Por outro lado, algumas mudanças têm sido produzidas no seio dos Mórmons, mesmo a título oficial. A organização tem vindo a tentar adaptar-se às exigências e imperativos da vida moderna. Por exemplo, acompanhou a evolução nos direitos cívicos nos Estados Unidos, integrando afro-americanos entre os seus membros e em 1978 iniciando a ordenação sacerdotal de homens dessa comunidade, que reverteu uma política originalmente instituída por Brigham Young em 1852.
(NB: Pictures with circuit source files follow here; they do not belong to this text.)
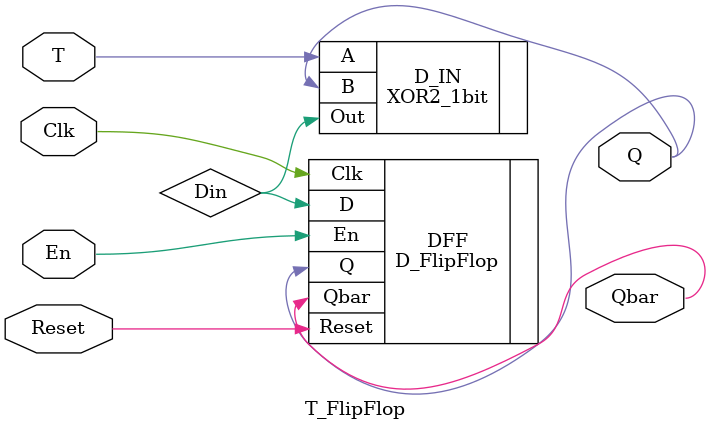
<source format=v>
module T_FlipFlop(Clk, En, Reset, T, Q, Qbar);

input Clk, En, Reset, T;
output Q, Qbar;

XOR2_1bit D_IN(.A(T), .B(Q), .Out(Din));
D_FlipFlop DFF(.Clk(Clk), .En(En), .Reset(Reset), .D(Din), .Q(Q), .Qbar(Qbar));

endmodule


</source>
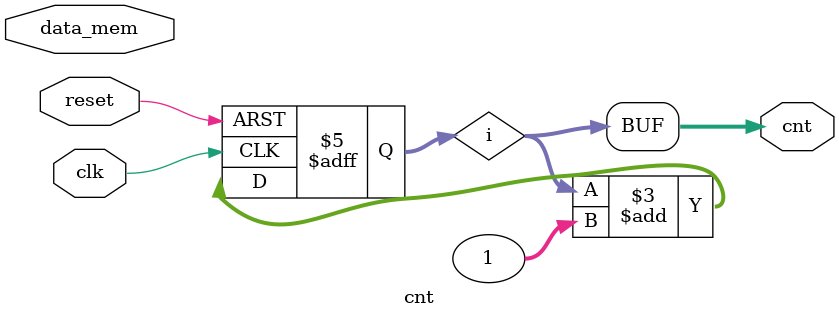
<source format=v>
`timescale 1ns / 1ps


module cnt(reset,clk,data_mem,cnt);
input reset,clk;
input [31:0]data_mem;
output [31:0]cnt;

integer i=0;
always@(posedge clk or negedge reset)
if(!reset)begin
i=0;
end
else begin
i=i+1;
end

assign cnt = i;
endmodule

</source>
Também ocorrem mudanças periódicas na estrutura e organização da Igreja, principalmente por forma a acomodar o crescimento da organização e o aumento da sua presença internacional. Por exemplo, logo no início do Século XX, os Mórmons instituíram um “Programa de Correlação do Sacerdócio” (“Priesthood Correlation Program”) para centralizar as operações da Igreja e constituir uma hierarquia de líderes do sacerdócio, o que demonstra uma atenção muito importante no aspecto organizativo e administrativo, fortemente vinculado ao escopo missionário. Durante a Grande Depressão, mais tarde, nos anos 30, os Mórmons criaram uma espécie de Welfare State, ou seja, uma rede de assistência e sistema de bem-estar para os mais desfavorecidos da Igreja, além de promover a cooperação humanitária com outras organizações religiosas de outras confissões, como o Catholic Relief Services e o Islamic Relief, além de organizações seculares como a Cruz Vermelha Americana. Em jeito curiosidade, o Catholic Relief Services esteve muito activo em Macau durante a crise dos refugiados do Vietname, nos anos 60.
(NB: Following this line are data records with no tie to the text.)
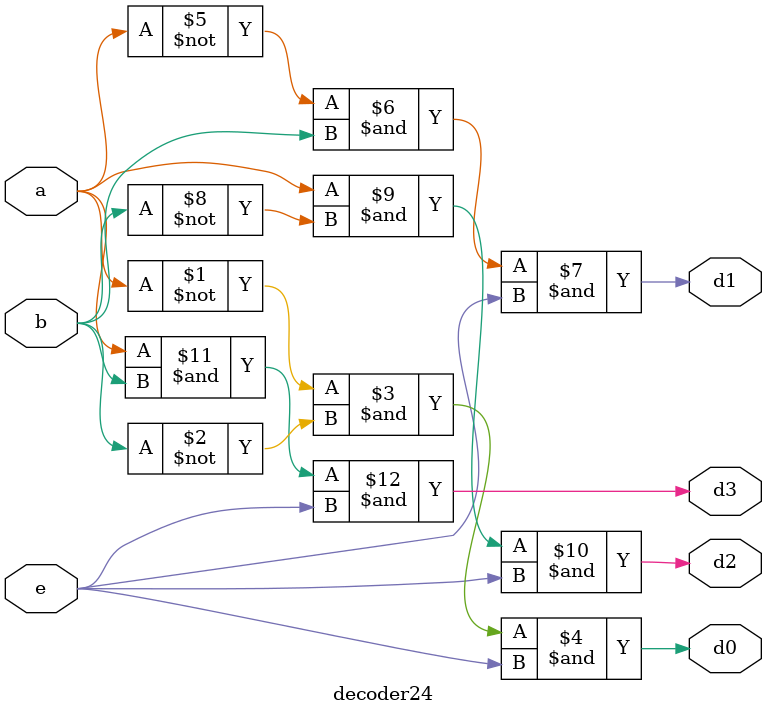
<source format=v>

module decoder24(a,b,e,d0,d1,d2,d3);
input a,b,e;
output d0,d1,d2,d3;
assign d0={(~a)&(~b)&(e)};
assign d1={(~a)&(b)&(e)};
assign d2={(a)&(~b)&(e)};
assign d3={(a)&(b)&(e)};
endmodule

</source>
Não faltaram também desafios à sua doutrina e autoridade, além de exigência de resposta a mudanças na sociedade, como a secularização no mundo ocidental. Por outro lado, surgiram desafios quanto à correção da tradução do “Livro de Abraão” (compilação de Smith, 1835-1842, de escritos atribuídos a Abraão) e acusação de existirem outros documentos primários forjados, o que tem posto em causa aspectos importantes da história oficial da Igreja primitiva. Os debates mantêm-se também em torno das mulheres e o seu papel na organização, tal como os homossexuais, além dos Negros e da questão do evolucionismo versuscriacionismo.